Я отдавал себе отчет, насколько серьезны могут быть последствия отказа, и, тем не менее, попросил пересмотреть это решение.

- В чем дело? - спросил он, сощурив свои и без того узкие глаза, что было признаком крайнего раздражения. - Мы все этим заняты, почему вы должны оставаться в стороне?!

Я отнекивался под разными предлогами, но в конце концов, буквально припертый к стенке, вынужден был признаться, что мне не по душе вся ситуация и я просто не хочу быть лично к ней причастным.

КВ взорвался.

- Вы понимаете, чем вам это грозит, если я расскажу, что консультант Шахназаров не согласен с линией партии? - провокационно спросил он.

- Константин Викторович, - ответил я, - конечно, вы можете так поступить, но кому от этого будет польза? Кроме Чехо-словакии у отдела есть другие, не менее важные дела, хотя бы на китайском направлении.

Он походил по кабинету, успокоился, поразмыслил и кивнул.

- Ладно, считайте, что такого разговора не было.

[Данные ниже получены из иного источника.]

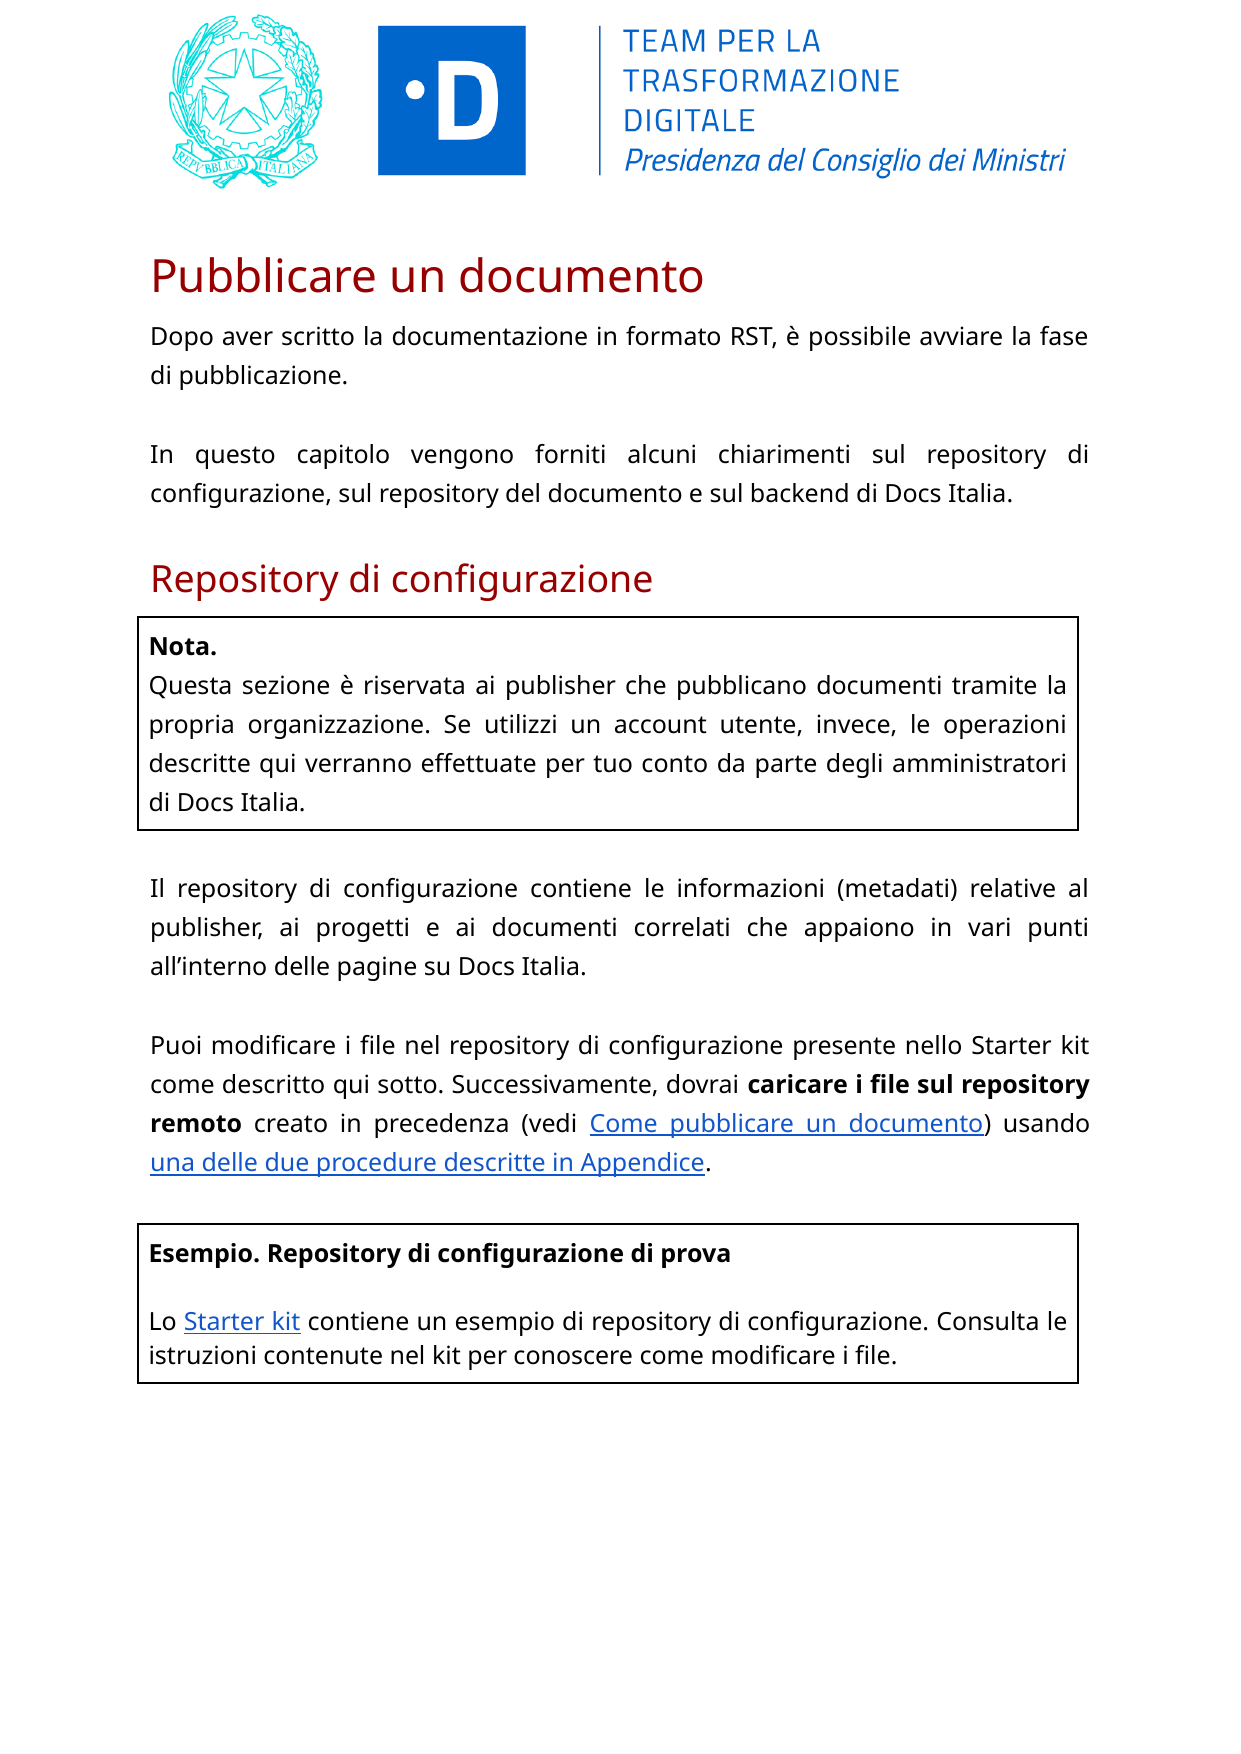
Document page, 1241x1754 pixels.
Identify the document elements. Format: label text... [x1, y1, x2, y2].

text Puoi modificare i file nel repository di configurazione presente nello Starter kit come descritto qui sotto. Successivamente, dovrai caricare i file sul repository remoto creato in precedenza (vedi Come pubblicare un documento) usando una delle due procedure descritte in Appendice. [150, 1027, 1090, 1179]
text Dopo aver scritto la documentazione in formato RST, è possibile avviare la fase di pubblicazione. [150, 319, 1090, 392]
subtitle Repository di configurazione [150, 552, 1090, 603]
text In questo capitolo vengono forniti alcuni chiarimenti sul repository di configurazione, sul repository del documento e sul backend di Docs Italia. [150, 436, 1090, 509]
subtitle Pubblicare un documento [150, 244, 1090, 306]
text Il repository di configurazione contiene le informazioni (metadati) relative al publisher, ai progetti e ai documenti correlati che appaiono in vari punti all’interno delle pagine su Docs Italia. [150, 871, 1090, 983]
picture [150, 0, 1091, 203]
table_header Esempio. Repository di configurazione di prova Lo Starter kit contiene un esempio di repository di configurazione. Consulta le istruzioni contenute nel kit per conoscere come modificare i file. [139, 1225, 1077, 1382]
table_header Nota. Questa sezione è riservata ai publisher che pubblicano documenti tramite la propria organizzazione. Se utilizzi un account utente, invece, le operazioni descritte qui verranno effettuate per tuo conto da parte degli amministratori di Docs Italia. [139, 618, 1077, 829]
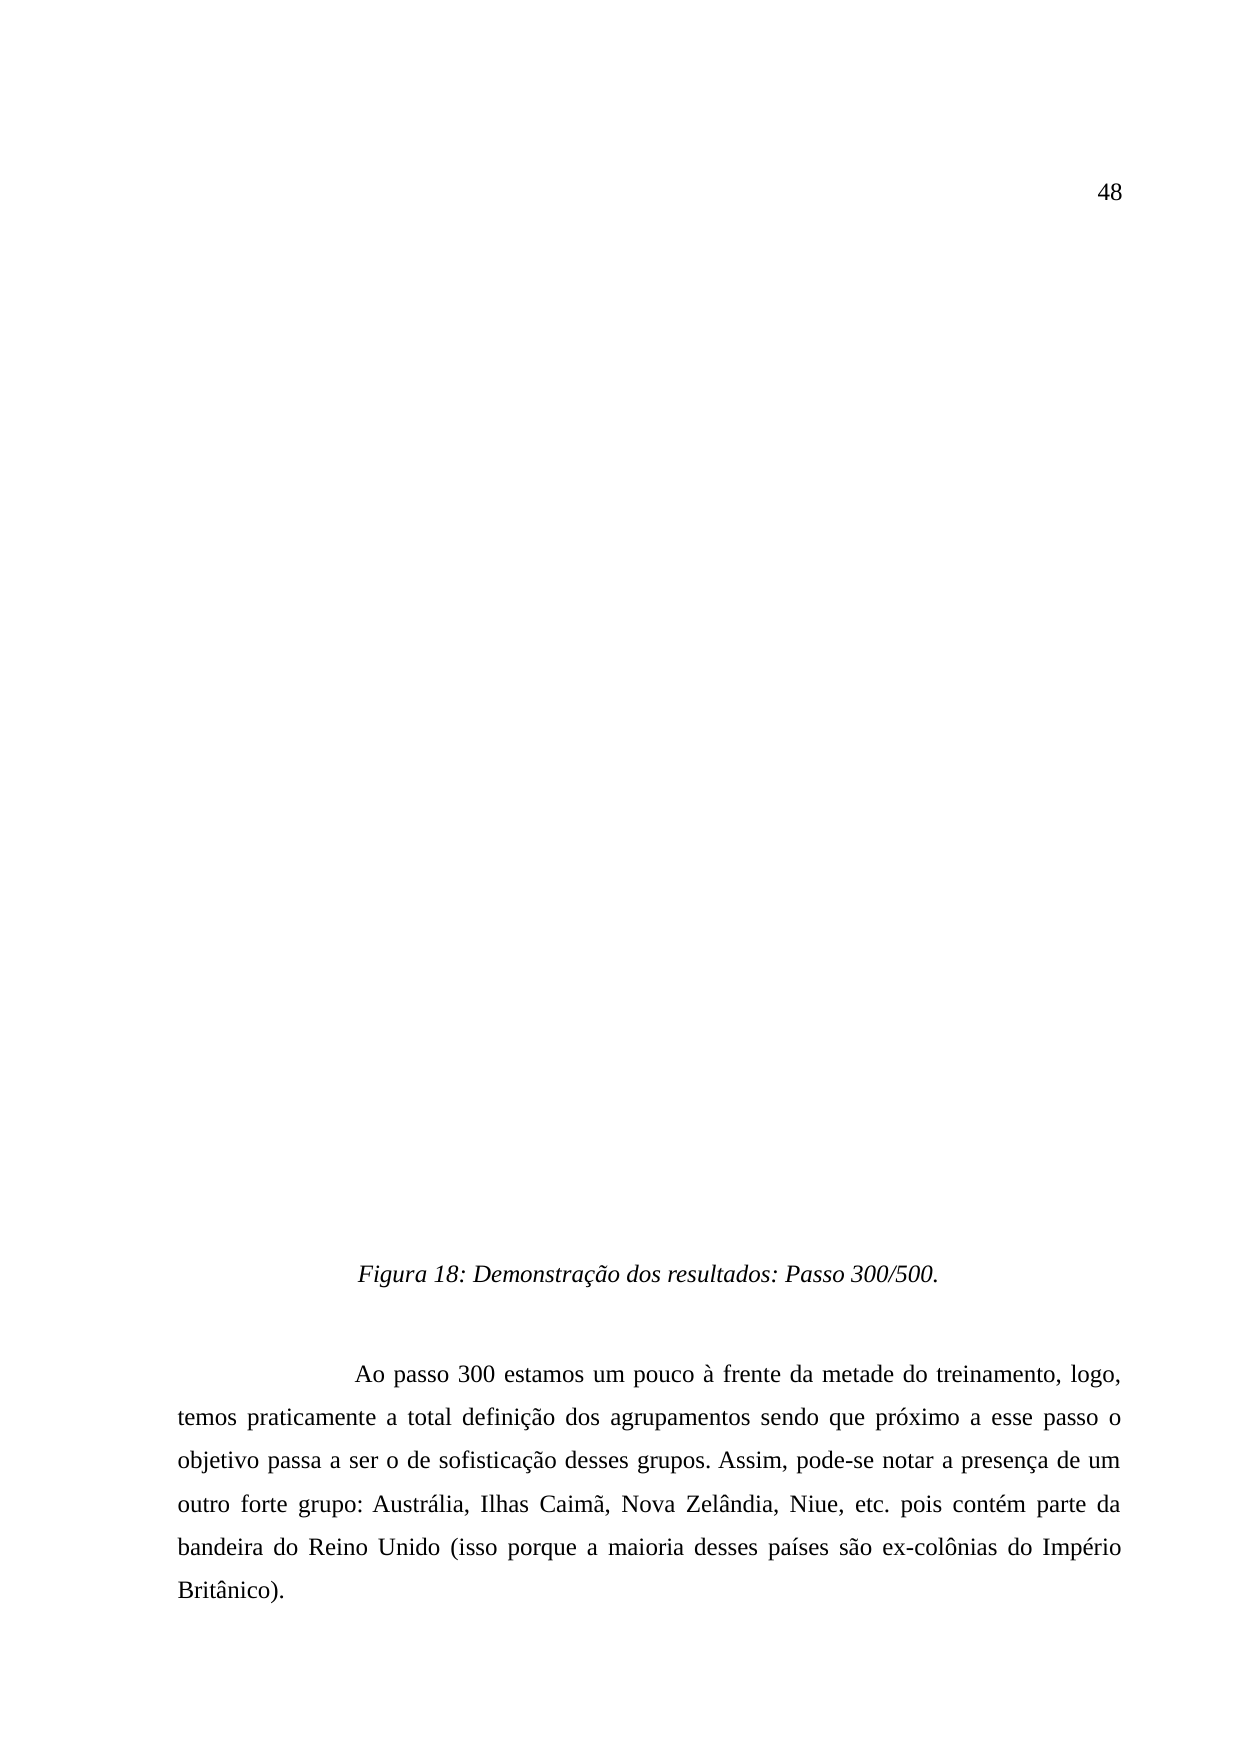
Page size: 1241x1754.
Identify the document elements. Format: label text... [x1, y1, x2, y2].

text Ao passo 300 estamos um pouco à frente da metade do treinamento, logo, temos praticamente a total definição dos agrupamentos sendo que próximo a esse passo o objetivo passa a ser o de sofisticação desses grupos. Assim, pode-se notar a presença de um outro forte grupo: Austrália, Ilhas Caimã, Nova Zelândia, Niue, etc. pois contém parte da bandeira do Reino Unido (isso porque a maioria desses países são ex-colônias do Império Britânico). [177, 1359, 1122, 1604]
text Figura 18: Demonstração dos resultados: Passo 300/500. [177, 236, 1122, 1287]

Этот маленький бунт прошел для меня без последствий, видимо, потому, что разговор был приватный. Иначе обернулось дело, когда идеологические церберы унюхали в моей небольшой работе признаки ревизионизма. Тут уже Русаков без колебания от меня отступился. Известно, всякий, кто подаст слово не то чтобы в защиту, но хотя бы о снисхождении к обвиняемому в идеологической ереси, сам становится "нечистым".